## EXERCISE BRIEF
Say how many lines of the material below contain the word "series". Reply with the number alone.

## DATA
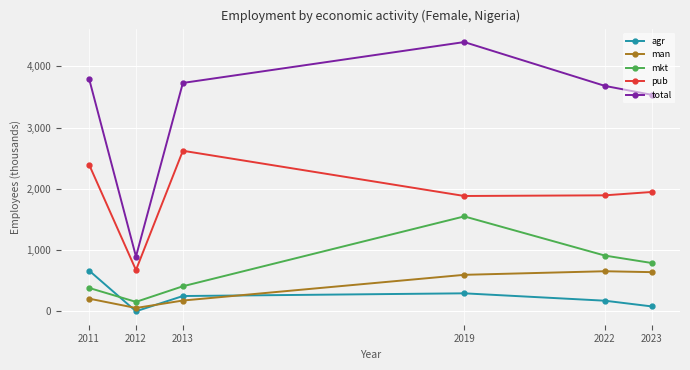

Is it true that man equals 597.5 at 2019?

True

---

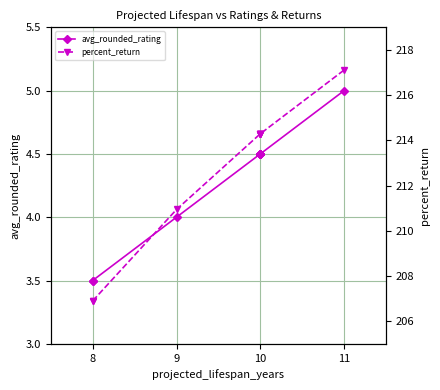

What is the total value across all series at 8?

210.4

---

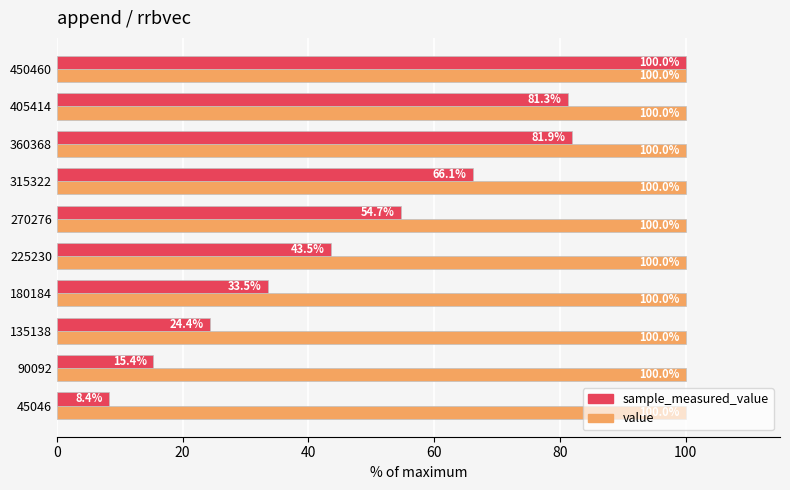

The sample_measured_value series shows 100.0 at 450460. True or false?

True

## EXERCISE OUTPUT
2